▸ Problem details: All lines below containing the string "object" are to be copied.

▸ Given information:
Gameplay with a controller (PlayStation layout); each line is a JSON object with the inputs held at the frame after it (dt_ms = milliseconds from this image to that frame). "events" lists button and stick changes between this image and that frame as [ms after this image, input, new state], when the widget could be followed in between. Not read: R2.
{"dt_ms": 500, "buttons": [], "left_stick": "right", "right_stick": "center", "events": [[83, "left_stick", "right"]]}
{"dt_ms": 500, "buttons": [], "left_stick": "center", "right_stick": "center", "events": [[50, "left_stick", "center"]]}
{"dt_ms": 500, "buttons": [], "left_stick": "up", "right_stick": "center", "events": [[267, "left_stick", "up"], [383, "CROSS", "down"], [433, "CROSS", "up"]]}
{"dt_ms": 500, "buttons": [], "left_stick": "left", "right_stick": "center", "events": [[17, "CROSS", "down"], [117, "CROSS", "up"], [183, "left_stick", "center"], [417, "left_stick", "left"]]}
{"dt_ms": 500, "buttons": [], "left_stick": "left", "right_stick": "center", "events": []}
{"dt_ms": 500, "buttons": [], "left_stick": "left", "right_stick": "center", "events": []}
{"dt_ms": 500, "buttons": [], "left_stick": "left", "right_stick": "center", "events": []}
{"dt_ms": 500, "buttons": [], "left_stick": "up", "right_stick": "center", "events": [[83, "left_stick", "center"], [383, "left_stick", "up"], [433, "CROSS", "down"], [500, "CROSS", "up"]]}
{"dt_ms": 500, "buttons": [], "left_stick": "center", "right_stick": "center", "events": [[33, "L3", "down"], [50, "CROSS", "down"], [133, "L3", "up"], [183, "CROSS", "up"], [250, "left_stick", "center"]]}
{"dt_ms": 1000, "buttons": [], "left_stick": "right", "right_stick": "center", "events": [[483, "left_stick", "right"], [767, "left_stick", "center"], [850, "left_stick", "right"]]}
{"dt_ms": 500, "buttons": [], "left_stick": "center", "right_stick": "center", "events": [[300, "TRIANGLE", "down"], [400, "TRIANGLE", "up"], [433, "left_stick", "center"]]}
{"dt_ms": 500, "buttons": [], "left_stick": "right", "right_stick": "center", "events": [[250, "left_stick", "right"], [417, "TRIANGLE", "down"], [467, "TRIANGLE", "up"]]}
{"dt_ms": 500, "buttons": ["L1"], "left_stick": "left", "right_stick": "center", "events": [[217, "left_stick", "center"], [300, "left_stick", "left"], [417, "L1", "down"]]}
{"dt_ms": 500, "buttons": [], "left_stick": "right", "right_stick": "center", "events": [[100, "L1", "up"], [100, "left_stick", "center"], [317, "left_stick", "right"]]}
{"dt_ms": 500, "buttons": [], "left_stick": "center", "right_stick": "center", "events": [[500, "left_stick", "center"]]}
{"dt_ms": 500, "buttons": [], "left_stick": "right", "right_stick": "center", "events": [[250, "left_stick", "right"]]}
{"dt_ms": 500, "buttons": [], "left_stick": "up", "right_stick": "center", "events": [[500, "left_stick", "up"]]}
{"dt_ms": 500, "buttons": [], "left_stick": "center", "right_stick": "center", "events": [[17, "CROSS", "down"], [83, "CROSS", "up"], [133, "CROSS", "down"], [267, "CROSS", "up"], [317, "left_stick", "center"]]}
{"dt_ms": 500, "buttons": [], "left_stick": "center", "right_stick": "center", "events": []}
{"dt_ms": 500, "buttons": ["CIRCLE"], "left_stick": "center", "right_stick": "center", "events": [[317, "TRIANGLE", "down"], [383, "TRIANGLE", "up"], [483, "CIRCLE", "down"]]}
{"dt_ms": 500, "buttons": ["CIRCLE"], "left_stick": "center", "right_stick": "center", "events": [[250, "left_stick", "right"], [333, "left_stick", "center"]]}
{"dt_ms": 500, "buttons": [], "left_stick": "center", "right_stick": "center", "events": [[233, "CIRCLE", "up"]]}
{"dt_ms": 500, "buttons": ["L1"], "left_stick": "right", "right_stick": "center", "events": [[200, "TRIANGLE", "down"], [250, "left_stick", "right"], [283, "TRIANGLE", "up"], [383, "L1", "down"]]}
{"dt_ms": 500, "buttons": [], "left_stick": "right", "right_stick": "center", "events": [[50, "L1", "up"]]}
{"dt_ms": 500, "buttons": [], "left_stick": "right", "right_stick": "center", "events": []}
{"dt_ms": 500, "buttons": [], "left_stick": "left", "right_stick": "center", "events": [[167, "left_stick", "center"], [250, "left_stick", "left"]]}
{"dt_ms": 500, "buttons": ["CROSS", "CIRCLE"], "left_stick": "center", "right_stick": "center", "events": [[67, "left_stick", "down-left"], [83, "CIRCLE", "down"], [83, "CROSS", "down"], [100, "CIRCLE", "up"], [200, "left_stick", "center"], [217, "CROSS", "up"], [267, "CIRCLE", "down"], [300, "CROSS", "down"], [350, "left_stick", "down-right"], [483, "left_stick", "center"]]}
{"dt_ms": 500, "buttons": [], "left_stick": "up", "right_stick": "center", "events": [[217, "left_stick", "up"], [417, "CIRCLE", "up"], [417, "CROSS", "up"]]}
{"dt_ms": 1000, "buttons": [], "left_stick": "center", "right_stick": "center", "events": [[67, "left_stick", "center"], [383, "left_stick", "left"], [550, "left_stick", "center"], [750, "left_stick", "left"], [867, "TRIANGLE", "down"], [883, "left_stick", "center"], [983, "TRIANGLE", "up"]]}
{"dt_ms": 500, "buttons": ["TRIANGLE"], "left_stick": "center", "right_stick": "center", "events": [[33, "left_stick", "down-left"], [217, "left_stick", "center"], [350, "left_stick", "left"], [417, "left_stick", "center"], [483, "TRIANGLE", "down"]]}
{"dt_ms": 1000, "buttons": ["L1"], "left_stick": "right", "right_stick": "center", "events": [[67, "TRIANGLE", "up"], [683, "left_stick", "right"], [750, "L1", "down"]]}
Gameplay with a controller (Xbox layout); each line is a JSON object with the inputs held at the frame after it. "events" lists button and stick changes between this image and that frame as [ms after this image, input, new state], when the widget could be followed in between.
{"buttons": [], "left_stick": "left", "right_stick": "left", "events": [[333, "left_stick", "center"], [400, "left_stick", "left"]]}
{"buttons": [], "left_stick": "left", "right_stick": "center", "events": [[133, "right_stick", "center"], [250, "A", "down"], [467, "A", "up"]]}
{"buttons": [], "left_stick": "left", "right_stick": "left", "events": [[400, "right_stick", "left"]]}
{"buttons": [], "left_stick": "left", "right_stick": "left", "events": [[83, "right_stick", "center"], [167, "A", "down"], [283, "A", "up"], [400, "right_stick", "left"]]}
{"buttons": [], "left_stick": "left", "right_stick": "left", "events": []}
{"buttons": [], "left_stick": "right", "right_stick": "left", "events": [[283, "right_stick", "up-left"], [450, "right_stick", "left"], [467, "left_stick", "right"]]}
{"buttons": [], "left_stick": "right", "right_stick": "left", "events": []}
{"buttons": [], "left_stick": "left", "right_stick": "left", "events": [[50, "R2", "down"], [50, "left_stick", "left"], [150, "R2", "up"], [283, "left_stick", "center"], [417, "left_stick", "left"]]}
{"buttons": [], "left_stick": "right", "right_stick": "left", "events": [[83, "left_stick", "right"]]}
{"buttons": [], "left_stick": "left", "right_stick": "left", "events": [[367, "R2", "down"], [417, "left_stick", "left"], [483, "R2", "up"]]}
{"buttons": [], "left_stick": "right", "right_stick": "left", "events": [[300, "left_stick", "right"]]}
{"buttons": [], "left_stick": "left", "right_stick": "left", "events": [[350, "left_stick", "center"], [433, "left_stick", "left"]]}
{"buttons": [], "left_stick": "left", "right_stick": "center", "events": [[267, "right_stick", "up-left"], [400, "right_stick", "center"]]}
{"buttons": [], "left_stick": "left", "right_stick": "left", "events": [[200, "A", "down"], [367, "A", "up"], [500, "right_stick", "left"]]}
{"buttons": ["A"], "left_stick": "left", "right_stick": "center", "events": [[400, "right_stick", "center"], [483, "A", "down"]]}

▸ Output of the task:
Gameplay with a controller (PlayStation layout); each line is a JSON object with the inputs held at the frame after it (dt_ms = milliseconds from this image to that frame). "events" lists button and stick changes between this image and that frame as [ms after this image, input, new state], when the widget could be followed in between. Not read: R2.
Gameplay with a controller (Xbox layout); each line is a JSON object with the inputs held at the frame after it. "events" lists button and stick changes between this image and that frame as [ms after this image, input, new state], when the widget could be followed in between.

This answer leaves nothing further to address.